Saturday, March 14, 2009

US: Religion? We don' need no steenkeeng religion!

The Jugglers for Jesus. That's what did it for me.

In the middle of the Terri Schiavo circus, two people showed up at the Hospice of the Pinellas Suncoast and said that God told them to come to Florida and juggle for Jesus and Terri Schiavo. The Schiavo case was a big deal here long before Glenn Beck's newly national voice helped make it bigtime. When it started, I was on the side of life. After all, if her eyes could track the balloon, then there had to be somethng there. And didn't we owe her the benefit of the doubt? I know and respect people who know her brother, and they respect him. So much for the communitive properties of respect.

I was wrong. Glenn Beck was wrong. And the Jugglers for Jesus were really, really wrong. The circus ignored the seventy-one other families in the Hospice, looking for dignity in their last days. And it ignored the pain of their families, who had to run a security gauntlet to get in. The circus caused a local elementary school to close because of security fears. If Glenn Beck would have said, "Guys move it up the road half a mile," that's all it would have taken. But winning was more important than anything else. Winning and power.
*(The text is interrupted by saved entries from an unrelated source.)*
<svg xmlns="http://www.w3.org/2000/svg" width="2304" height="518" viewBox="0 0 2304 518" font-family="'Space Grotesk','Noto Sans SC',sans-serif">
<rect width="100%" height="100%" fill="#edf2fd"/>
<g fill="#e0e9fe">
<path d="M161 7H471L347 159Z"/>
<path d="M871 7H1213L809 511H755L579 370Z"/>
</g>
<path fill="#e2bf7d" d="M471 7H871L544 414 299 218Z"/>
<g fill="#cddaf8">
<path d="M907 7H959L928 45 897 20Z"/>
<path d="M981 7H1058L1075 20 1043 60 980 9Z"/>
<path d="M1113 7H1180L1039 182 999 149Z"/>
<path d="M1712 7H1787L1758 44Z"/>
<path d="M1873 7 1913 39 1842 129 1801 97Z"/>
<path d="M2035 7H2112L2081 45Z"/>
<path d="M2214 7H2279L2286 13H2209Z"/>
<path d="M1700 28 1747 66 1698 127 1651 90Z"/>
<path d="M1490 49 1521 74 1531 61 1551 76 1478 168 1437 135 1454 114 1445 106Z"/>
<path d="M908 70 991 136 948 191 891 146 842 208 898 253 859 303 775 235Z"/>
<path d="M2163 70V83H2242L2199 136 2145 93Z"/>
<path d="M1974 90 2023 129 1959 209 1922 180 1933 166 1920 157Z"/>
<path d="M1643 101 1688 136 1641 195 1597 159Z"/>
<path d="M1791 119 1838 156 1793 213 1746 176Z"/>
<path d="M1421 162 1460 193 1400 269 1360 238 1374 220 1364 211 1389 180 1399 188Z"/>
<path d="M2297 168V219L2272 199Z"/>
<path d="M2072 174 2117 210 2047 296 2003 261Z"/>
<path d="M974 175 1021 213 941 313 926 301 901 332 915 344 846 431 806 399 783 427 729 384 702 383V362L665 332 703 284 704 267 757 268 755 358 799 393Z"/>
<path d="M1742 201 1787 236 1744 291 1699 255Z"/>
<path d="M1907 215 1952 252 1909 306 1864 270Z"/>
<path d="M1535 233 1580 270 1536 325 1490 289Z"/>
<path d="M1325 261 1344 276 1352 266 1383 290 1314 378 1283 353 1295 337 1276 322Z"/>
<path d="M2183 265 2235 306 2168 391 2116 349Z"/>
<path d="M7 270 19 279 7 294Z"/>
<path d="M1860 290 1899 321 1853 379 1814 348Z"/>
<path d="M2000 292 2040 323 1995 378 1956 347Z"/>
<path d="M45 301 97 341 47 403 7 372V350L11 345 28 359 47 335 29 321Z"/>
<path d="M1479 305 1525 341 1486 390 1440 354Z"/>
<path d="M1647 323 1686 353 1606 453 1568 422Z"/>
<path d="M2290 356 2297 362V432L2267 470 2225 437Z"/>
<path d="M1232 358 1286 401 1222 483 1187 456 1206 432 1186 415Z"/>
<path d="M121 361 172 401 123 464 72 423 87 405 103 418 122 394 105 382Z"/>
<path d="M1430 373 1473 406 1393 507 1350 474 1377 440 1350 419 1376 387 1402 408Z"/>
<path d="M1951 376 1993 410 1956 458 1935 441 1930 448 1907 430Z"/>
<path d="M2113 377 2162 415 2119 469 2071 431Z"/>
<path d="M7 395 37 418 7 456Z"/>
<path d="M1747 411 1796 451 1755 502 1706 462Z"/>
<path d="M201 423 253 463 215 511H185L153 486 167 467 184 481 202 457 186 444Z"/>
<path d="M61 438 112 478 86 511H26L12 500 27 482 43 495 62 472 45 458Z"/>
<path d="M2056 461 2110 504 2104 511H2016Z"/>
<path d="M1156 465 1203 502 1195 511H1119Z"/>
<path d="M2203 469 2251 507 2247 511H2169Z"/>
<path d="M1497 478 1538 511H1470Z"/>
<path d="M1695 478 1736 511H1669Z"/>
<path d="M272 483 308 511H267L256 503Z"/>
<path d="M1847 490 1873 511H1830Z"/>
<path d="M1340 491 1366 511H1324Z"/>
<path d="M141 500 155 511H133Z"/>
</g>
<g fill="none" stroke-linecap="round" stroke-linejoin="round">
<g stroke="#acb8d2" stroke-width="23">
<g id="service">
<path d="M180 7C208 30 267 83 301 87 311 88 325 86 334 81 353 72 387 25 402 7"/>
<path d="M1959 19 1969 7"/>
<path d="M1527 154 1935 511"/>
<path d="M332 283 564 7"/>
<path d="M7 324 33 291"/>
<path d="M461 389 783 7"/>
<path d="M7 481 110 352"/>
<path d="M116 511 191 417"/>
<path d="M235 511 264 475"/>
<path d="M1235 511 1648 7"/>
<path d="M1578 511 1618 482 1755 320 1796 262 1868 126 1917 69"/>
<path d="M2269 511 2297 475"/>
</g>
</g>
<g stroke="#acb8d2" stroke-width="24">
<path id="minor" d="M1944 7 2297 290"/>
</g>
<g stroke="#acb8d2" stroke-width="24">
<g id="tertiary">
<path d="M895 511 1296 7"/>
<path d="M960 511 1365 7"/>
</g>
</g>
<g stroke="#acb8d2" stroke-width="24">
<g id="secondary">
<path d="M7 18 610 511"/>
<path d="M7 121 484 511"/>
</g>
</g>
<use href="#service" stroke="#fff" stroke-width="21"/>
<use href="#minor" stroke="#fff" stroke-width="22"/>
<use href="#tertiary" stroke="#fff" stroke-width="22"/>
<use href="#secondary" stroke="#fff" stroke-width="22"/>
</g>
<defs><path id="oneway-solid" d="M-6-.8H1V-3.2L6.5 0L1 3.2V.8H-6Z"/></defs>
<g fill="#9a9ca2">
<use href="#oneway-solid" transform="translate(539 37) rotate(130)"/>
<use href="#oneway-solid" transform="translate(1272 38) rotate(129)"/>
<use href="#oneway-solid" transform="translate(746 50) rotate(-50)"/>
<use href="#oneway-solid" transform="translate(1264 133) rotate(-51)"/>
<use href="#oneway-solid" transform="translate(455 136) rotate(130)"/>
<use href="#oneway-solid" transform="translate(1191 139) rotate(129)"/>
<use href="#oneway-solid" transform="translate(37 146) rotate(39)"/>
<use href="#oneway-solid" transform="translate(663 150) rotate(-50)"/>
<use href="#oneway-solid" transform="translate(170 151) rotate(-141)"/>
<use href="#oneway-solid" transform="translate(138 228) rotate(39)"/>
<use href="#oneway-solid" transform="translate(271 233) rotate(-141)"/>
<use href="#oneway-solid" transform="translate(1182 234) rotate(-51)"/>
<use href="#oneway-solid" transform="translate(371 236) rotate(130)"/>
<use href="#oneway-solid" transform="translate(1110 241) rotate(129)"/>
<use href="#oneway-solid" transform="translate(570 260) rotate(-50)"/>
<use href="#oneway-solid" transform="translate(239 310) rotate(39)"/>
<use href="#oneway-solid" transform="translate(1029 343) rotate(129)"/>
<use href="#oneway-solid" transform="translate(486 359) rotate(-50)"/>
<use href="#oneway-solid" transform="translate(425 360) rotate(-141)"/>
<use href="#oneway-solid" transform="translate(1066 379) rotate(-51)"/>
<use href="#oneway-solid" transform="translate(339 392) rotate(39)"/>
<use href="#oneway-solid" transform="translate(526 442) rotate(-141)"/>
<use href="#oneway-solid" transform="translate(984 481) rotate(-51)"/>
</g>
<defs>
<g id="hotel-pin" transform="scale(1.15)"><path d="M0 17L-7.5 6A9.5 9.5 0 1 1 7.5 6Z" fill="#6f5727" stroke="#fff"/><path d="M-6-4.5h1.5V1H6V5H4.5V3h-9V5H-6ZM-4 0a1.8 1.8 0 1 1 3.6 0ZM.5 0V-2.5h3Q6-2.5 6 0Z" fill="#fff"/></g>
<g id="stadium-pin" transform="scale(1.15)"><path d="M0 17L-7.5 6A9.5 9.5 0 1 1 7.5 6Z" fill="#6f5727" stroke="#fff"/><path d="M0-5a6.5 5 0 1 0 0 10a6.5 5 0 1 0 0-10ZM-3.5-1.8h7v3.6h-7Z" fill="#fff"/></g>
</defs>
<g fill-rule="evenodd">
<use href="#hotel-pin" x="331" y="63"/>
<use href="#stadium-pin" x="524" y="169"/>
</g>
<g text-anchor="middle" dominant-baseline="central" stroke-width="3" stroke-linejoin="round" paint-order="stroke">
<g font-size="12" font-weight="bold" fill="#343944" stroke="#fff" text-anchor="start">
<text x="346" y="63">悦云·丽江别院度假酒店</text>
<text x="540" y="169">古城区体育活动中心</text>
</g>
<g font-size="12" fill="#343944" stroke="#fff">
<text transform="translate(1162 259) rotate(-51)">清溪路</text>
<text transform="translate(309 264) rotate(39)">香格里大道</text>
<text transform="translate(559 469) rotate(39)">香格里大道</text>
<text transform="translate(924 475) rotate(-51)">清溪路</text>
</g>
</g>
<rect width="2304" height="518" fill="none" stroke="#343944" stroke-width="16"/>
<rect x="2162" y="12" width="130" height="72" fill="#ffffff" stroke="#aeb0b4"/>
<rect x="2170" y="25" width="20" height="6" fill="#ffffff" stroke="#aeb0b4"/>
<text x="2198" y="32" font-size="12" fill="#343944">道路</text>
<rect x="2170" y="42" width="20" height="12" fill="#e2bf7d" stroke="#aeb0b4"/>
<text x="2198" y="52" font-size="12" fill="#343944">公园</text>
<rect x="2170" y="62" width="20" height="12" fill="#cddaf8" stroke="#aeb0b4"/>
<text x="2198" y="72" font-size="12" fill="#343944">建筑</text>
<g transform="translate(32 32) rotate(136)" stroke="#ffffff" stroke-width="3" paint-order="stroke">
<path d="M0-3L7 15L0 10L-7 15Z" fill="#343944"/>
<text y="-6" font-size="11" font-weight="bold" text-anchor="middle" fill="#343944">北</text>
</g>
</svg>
So perhaps I shouldn't be surprised at a survey released this week in which the percentage of people who answered "None" when asked to identify their religion nearly doubled, from 8.2 percent to 15 percent. (For the record, "None" does not equal atheist. Only .7 percent of the respondents claim to be atheist.)
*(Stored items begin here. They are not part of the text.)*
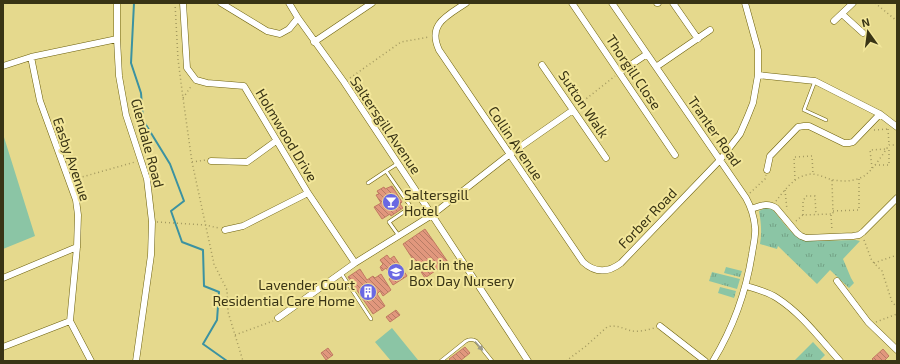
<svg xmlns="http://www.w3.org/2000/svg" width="900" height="364" viewBox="0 0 900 364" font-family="'Exo 2',sans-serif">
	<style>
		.grass { fill: url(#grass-tufts) }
		.park { fill: #8bc5a5 }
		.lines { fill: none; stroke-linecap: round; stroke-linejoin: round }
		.stream { stroke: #3b92a1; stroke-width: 2 }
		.building { fill: url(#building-back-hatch); stroke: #c17a61 }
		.service-casing { stroke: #6c600c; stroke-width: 4 }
		.minor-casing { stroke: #6c600c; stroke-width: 7 }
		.path { stroke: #a3995f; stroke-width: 1.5; stroke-dasharray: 1 3; stroke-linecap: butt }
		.service { stroke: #fff; stroke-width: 3 }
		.minor { stroke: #fff; stroke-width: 6 }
		.oneway { fill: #9c9a8a }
		.labels { text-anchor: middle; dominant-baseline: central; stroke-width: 4; stroke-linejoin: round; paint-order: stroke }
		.street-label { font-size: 14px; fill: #393415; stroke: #f2e69a }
		.poi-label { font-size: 14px; fill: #393415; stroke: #f2e69a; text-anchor: start }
	</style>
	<defs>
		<pattern id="grass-tufts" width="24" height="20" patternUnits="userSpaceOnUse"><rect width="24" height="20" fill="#8bc5a5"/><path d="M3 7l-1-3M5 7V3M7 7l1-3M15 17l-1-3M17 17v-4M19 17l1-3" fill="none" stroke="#73a185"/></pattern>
		<pattern id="building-back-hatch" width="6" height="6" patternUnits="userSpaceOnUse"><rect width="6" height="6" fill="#e1977d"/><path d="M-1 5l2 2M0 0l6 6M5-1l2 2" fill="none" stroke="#b77c65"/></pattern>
	</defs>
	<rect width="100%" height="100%" fill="#e5d98d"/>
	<path class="grass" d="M765,208H771L773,210C782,220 793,238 806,241L856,240L860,241L843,259L851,278L854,283L849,288L830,270L817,284L778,246L777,249L760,244C762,233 761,222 759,211Z
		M726,267L742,271L740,277L724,273Z
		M712,272L740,279L737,289L709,281Z
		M720,287L736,291L734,298L718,293Z
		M813,342L825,355L819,361H796L795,360Z"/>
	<path class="park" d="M3,134L35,236L3,249Z
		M392,328L418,360L416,361H391L375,342Z"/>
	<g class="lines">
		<path class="stream" d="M134,3L131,63L141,93L143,120L170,164L184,201L171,211L182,242L203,250L204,286L219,292L217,320L203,344L227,361"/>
	</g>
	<path class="building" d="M392,186L402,202L400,204L403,208L391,216L390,214L382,219L374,207L381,203L376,195L379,194L377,191L384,187L385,189Z
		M425,229L448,262L425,278L403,244Z
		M387,255L390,259L394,256L407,276L393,285L389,279L392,277L386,268L382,271L380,267L383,264L380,260Z
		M360,269L367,280L373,276L375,278L381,274L391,290L383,296L380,291L377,294L385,306L373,314L348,277Z
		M396,310L400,315L390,322L386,317Z
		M465,347L470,353L460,361H451L449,359Z
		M328,348L333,355L326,360L321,353Z
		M883,349L889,356L884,361H874L872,359Z"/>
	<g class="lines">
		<g class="service-casing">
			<path id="service" d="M815,81L804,110L826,120
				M397,164L386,171L411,207L389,222L399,236
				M368,183L386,171
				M341,273L371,319
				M441,361L466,341C470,339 472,339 476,341L492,361"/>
		</g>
		<g class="minor-casing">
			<path id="minor" d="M117,3V39L119,76L126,115L147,179L152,222L151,255L136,361
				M183,3L187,68L196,80L207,83L244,86L308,193L355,263
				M221,3L267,31L280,34L289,29L298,18
				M289,3L298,18L344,82L432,215L528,361
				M466,3C447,16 427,24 439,50L583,262C595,273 608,273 621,263L720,160L740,134L747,118L753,103L758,75V50L745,3
				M572,3L675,155
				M612,3L746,198C751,207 754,216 755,227C756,236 753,246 752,254C746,292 733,328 713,361
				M657,3H658
				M673,3L698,39
				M842,14L863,33
				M834,21L853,3
				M314,42L372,3
				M31,57L40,101L76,200L78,215L77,247L70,321L91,361
				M542,65L606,158
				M3,66L31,57L117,39
				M656,67L710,30
				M620,72L647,54
				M758,75L815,81L880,114L897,127
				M211,161L247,162L276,141
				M767,170L770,156L798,127L804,126H809L844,143H849L853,142L880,114
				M751,209C760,206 768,202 776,208L797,233L801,236L806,238L853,236L859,235L863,232L897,198
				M225,230L243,226L308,193
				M3,278L77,247
				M837,281L868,322L897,350
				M746,286C756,289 768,292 777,298C802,314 820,339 840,361
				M278,318L355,263L432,215L510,154L573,110
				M660,326L705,361
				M3,347L70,321"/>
		</g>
		<path class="path" d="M175,3L178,59L183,98L192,162L214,264L227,290L228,312L243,361
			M875,3L897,21
			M350,78L401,42L429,37
			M183,98L192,85
			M577,106L615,76
			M888,129L889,145
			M874,130L888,129
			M192,162L206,160
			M875,165H889V149L887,148
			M872,168L870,150L886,149
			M75,179L135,162
			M795,180L794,157L812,156L813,174
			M785,190L787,210
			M750,193L765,179L766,175
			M776,201C784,191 793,178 806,175C815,172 822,177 830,179C840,182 854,182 864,176C872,171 884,153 889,145H897
			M833,211L859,210V178
			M803,215V201L806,196H815L816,215
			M831,215L832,231
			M796,221L803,215L833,214L832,180
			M157,222L205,225L219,228
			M864,240L872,261L882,271L892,302L897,307
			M874,263L897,255
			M876,322L897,314
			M235,335L273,321
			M566,361L586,346L607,327C616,324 624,329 632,331C639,332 648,330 654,328"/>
		<use href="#service" class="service"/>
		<use href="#minor" class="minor"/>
	</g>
	<defs><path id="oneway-solid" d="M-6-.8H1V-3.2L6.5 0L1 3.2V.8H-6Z"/></defs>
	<use class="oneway" href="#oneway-solid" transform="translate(479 346) rotate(48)"/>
	<defs>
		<g id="bar-disc" transform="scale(0.9)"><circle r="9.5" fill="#6a68e2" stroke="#f2e69a"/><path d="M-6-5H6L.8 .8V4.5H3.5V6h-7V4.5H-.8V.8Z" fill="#fff"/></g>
		<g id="school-disc" transform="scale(0.9)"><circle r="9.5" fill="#6a68e2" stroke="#f2e69a"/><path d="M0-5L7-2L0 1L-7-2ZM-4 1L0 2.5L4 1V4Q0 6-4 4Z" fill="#fff"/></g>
		<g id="building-disc" transform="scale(0.9)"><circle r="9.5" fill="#6a68e2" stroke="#f2e69a"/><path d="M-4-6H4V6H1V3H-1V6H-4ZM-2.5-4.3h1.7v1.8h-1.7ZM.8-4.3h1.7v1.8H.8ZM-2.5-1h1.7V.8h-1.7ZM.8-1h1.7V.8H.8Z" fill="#fff"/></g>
	</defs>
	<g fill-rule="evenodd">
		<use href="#bar-disc" x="391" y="202"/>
		<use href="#school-disc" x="396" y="272"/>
		<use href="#building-disc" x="368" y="292"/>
	</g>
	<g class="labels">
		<g class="street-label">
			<text transform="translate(634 72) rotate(56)">Thorgill Close</text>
			<text transform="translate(584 104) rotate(56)">Sutton Walk</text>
			<text transform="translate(386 125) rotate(56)">Saltersgill Avenue</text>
			<text transform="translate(715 131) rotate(55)">Tranter Road</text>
			<text transform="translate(287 135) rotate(59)">Holmwood Drive</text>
			<text transform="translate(148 143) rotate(75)">Glendale Road</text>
			<text transform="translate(516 143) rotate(56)">Collin Avenue</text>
			<text transform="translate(72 159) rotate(71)">Easby Avenue</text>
			<text transform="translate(647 218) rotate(-46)">Forber Road</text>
		</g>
		<g class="poi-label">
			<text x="404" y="194">Saltersgill<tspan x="404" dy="16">Hotel</tspan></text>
			<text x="409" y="264">Jack in the<tspan x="409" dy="16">Box Day Nursery</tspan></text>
			<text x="355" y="284" text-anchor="end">Lavender Court<tspan x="355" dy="16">Residential Care Home</tspan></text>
		</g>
	</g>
	<rect width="900" height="364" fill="none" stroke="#393415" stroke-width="8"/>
	<g transform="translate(868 32) rotate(346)" stroke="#f2e69a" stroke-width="3" paint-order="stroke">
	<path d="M0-3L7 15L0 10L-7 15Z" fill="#393415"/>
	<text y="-6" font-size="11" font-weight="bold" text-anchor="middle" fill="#393415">N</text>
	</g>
</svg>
Should anyone be surprised by this? Look at what's happened since 1990. Almost every televangelist in the business has had a problem of one sort or another. Their responses, while typically shrouded in tears, have appeared insincere and self-indulgent.

When two generations of priests, decided that celebacy didn't apply to teenaged boys, the Catholic church not only covered it up, but one of its Cardinals proposed excommunication for accusers, even if their accusations were true.

Then there's the little matter of Islamic fundamentalists flying airplanes into buildings. It's not as big a scale, but when television stations refuse to air Saving Private Ryan because of the cursing, things have gone too far.

For the record, until recently, I have been Catholic. I was Catholic by choice, having studied the theology and found it to support the vast majority of my core beliefs. Donna Payant aside, my support for the death penalty is almost gone because of prayerful reflection. But against this backdrop, and given some events in my church recently, I am technically not aligned with any specific religion right now. So I understand why people would say "None."

Religion has been important. Commercials speaking of and featuring Beyonce's dancing ass don't belong on commercials in childrens' programming. The civil rights movement was largely sparked by religion. And you'd be hard pressed to say organizations like the Salvation Army and Catholic Charities are detrimental.

But religion has also become heavy-handed, proud, and arrogant. It's more concerned with what happens in the bedroom than what happens in the boardroom, or what happens when people lose their hope. In many cases, it's more interested in condemning abortion than it is in helping a woman who chose abortion to bind her wounds and live her life in the best possible way going forward.

A man--a minister--named Steve Brown has said that Christianity works best when it's not in power. Maybe this is a blessing, rather than a curse.

1 comment:

Anonymous said...

God is God, but religions were invented by people -- specifically men. Religions have/are being used to put down women. We snort at the way Islam treats women, and yet Catholicism does not allow women in the role of priests and would like them to be eternally pregnant, while its management protects male priests who are sexual predators. Belief in God (or however you want to term the belief in a spiritual) has been good for the world. Go back in history and follow it up to the present day, belief in religion, and especially fundamentalmentalist belief, hasn't done much other than damage. I'm sorry, I don't believe that Christ came down on earth to found the Christian religion. I think his true message, and that of many other spiritual leaders is perverted by the men (gender-specific word intentional) in charge.